*** Opening The input ***

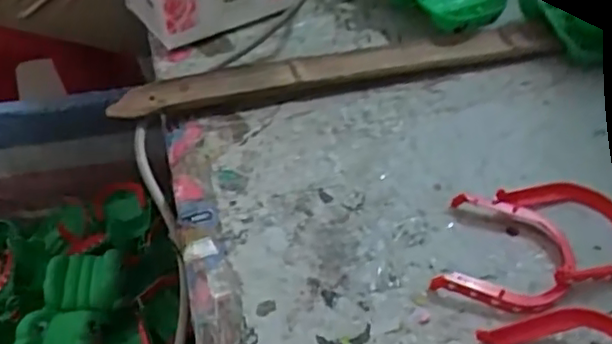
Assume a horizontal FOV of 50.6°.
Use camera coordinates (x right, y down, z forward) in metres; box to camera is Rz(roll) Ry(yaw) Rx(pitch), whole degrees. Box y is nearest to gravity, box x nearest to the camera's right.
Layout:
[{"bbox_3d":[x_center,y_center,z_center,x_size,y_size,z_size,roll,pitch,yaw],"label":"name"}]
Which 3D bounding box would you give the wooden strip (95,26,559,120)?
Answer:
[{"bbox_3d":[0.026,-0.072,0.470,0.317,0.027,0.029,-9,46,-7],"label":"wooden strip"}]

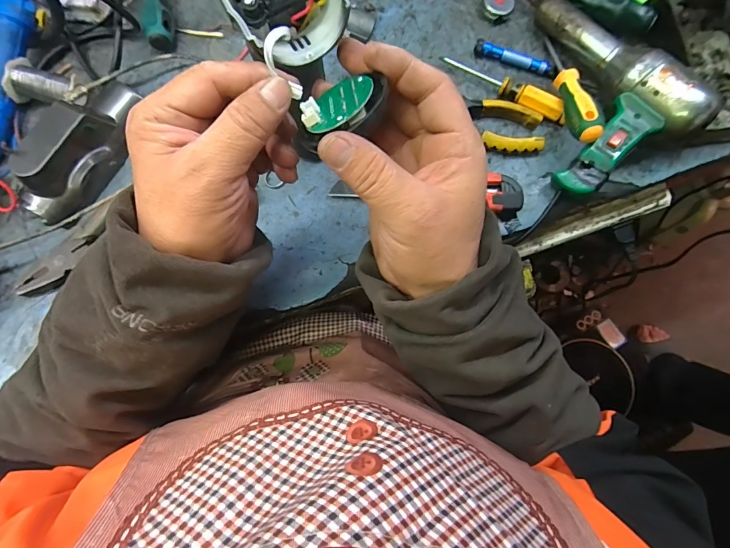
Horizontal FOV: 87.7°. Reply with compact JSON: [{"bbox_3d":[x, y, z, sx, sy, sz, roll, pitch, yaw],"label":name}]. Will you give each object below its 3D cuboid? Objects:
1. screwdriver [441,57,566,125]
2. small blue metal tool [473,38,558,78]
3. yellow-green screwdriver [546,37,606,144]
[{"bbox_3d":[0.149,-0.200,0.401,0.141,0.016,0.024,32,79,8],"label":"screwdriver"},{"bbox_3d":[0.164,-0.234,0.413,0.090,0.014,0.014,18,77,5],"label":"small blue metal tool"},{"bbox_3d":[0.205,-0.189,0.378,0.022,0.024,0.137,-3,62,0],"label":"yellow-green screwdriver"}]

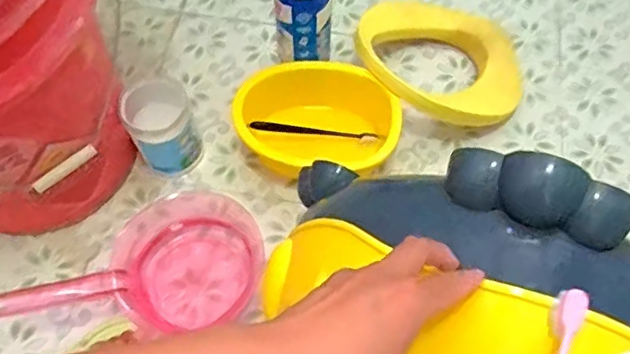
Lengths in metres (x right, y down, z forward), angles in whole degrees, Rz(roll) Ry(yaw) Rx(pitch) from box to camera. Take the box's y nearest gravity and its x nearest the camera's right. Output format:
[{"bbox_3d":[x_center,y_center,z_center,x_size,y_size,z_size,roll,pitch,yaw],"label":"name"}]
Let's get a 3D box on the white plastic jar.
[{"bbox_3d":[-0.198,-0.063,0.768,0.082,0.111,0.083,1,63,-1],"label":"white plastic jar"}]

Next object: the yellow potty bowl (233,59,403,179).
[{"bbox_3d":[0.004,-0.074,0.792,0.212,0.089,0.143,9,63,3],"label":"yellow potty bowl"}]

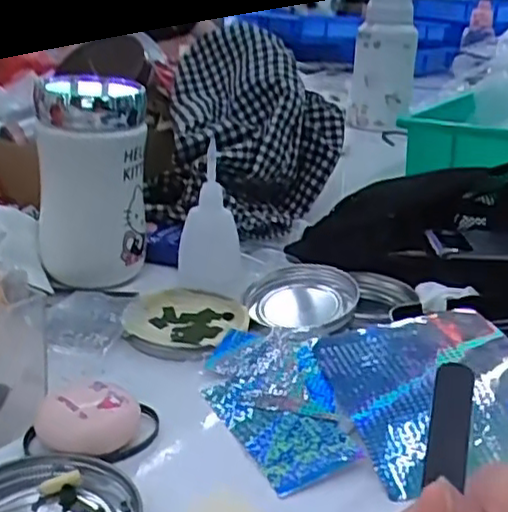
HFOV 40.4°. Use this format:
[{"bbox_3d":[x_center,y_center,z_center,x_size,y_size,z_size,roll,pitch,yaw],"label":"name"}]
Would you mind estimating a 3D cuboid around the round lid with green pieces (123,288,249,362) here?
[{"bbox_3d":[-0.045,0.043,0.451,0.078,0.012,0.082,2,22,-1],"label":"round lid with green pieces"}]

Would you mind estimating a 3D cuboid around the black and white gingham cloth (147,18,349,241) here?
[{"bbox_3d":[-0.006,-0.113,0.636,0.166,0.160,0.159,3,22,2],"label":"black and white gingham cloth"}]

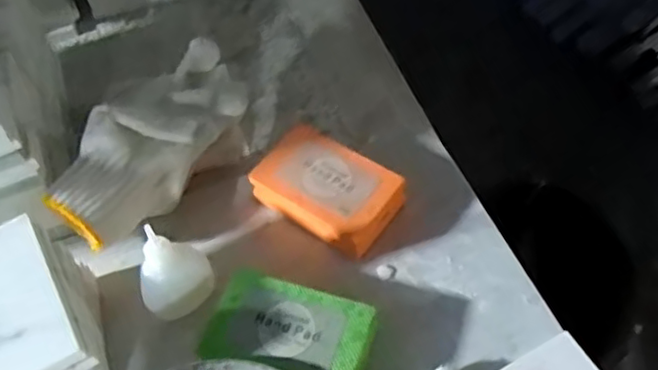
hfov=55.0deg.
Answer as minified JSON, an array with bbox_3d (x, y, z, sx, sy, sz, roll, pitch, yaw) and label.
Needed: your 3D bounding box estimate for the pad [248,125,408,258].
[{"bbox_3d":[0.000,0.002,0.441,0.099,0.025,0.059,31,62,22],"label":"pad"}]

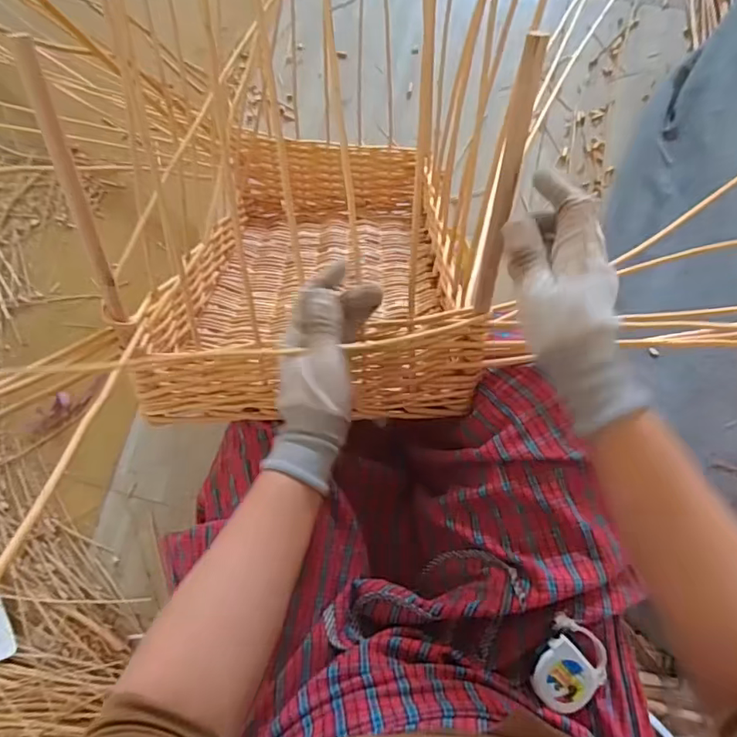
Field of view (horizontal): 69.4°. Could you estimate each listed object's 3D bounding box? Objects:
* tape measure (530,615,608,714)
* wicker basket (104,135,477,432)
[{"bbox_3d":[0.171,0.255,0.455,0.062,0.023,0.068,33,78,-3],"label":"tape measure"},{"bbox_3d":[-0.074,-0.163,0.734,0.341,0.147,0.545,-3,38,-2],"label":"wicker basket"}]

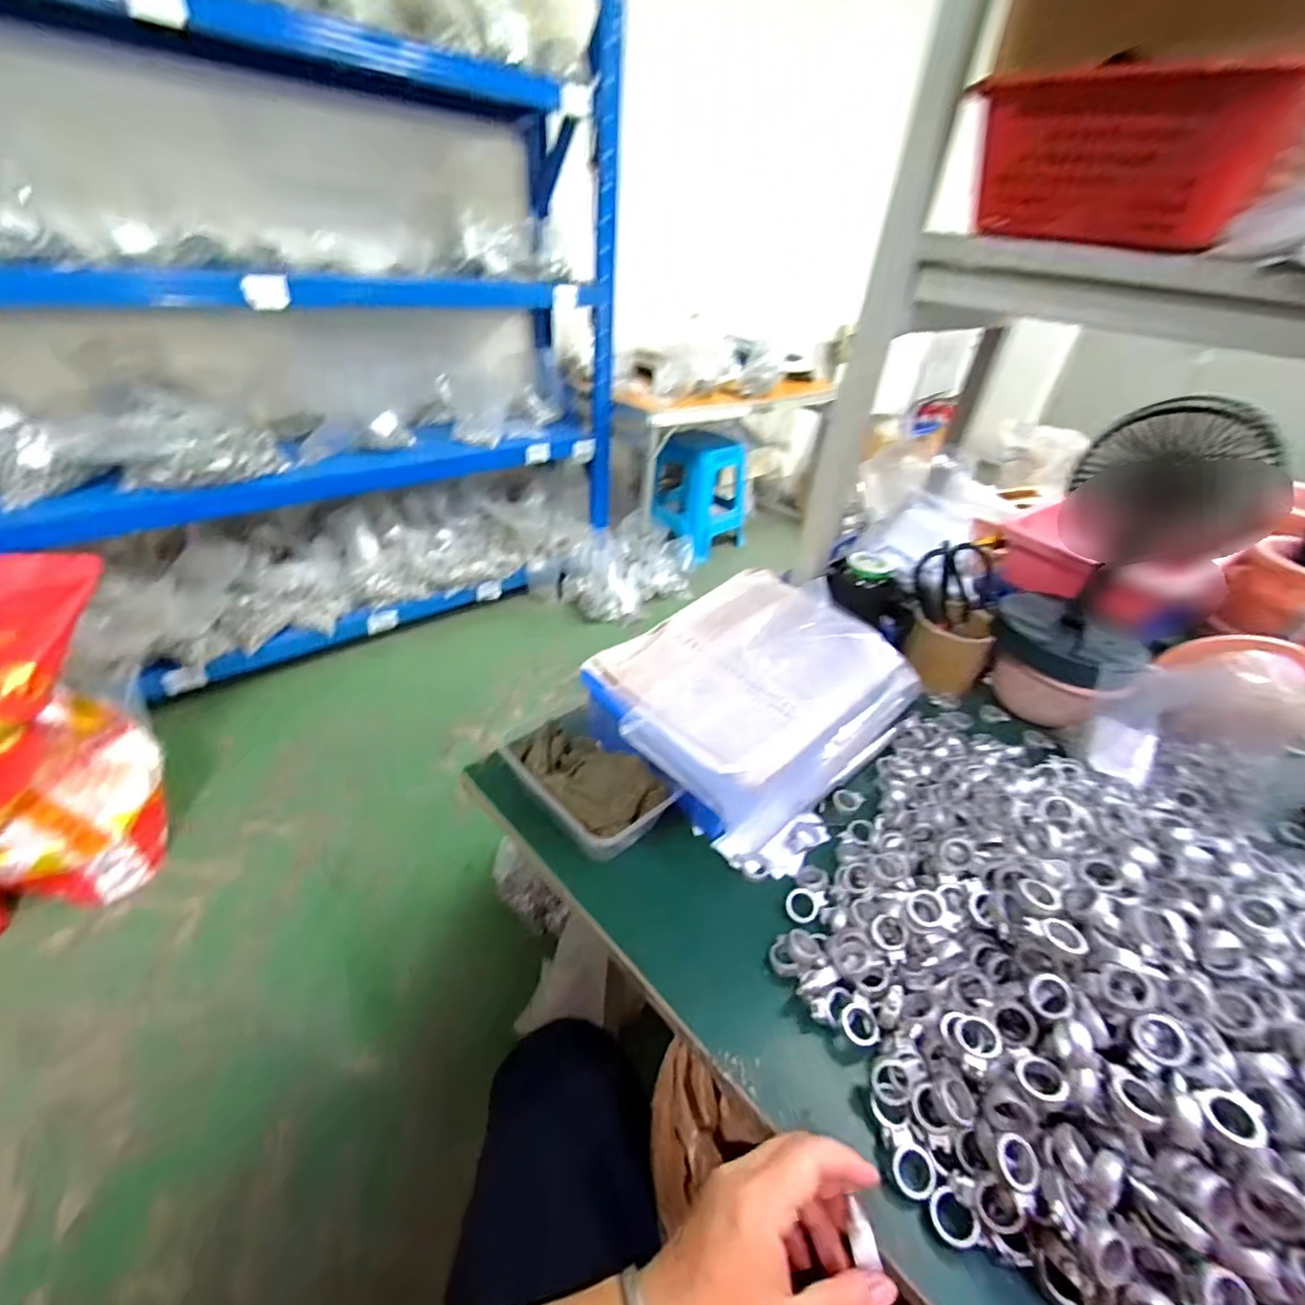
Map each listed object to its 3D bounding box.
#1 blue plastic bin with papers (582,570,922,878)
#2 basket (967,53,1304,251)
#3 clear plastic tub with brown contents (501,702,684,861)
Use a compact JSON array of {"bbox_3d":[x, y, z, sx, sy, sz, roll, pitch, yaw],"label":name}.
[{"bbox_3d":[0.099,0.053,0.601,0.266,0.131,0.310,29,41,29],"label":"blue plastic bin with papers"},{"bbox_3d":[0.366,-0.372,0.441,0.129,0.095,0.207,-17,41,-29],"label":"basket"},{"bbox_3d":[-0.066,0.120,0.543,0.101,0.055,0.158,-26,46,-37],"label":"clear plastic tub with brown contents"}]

*** Closing The input ***
*** Opening The input ***

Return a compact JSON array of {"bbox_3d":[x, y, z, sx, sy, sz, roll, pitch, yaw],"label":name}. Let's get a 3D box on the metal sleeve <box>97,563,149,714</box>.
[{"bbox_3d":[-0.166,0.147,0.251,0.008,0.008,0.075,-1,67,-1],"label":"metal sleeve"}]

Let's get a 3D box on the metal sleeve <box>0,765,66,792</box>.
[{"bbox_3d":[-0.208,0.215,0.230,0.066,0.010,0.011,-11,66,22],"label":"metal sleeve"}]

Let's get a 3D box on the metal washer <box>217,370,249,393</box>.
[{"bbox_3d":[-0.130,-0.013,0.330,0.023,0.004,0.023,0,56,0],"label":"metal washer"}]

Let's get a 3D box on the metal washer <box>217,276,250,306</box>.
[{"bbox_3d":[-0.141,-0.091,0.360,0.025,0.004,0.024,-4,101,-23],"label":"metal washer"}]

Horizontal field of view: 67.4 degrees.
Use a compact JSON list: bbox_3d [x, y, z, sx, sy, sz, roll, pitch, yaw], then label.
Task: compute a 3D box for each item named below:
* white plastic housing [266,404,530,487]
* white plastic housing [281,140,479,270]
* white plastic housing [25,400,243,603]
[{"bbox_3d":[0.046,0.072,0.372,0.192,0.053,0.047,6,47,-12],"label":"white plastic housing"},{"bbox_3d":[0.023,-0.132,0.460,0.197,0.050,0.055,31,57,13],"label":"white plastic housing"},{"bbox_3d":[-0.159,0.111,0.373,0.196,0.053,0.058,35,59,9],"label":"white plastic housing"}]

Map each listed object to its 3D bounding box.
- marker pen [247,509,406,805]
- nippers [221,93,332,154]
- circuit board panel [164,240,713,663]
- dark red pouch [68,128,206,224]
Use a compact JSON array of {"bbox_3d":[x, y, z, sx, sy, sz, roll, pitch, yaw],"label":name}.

*** Closing The input ***
*** Opening The input ***

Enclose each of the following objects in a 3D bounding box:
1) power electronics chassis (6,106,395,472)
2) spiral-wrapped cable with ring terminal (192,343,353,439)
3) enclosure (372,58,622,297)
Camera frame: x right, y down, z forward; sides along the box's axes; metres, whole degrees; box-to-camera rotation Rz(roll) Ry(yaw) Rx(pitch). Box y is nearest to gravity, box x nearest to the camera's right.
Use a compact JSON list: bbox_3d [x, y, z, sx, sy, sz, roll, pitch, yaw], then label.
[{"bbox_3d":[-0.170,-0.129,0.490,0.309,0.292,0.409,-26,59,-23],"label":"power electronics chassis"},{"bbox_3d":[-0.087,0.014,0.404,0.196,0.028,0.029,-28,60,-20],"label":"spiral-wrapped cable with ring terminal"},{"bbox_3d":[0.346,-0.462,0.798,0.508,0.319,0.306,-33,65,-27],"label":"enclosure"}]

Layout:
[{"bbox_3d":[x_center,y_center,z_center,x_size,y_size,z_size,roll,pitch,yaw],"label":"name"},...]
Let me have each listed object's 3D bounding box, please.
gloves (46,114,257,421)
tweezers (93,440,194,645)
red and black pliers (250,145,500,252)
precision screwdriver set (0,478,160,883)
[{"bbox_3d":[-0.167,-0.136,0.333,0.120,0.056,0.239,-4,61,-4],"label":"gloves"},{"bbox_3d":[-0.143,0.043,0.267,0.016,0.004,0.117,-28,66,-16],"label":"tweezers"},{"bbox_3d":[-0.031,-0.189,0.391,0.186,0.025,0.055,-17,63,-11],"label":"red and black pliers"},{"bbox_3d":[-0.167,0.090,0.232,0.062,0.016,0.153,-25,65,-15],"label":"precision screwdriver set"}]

*** Closing The input ***

=== Exercise details ===
Please state how many lines of the records hold the word "below", and write nothing but that number.

=== Task response ===
2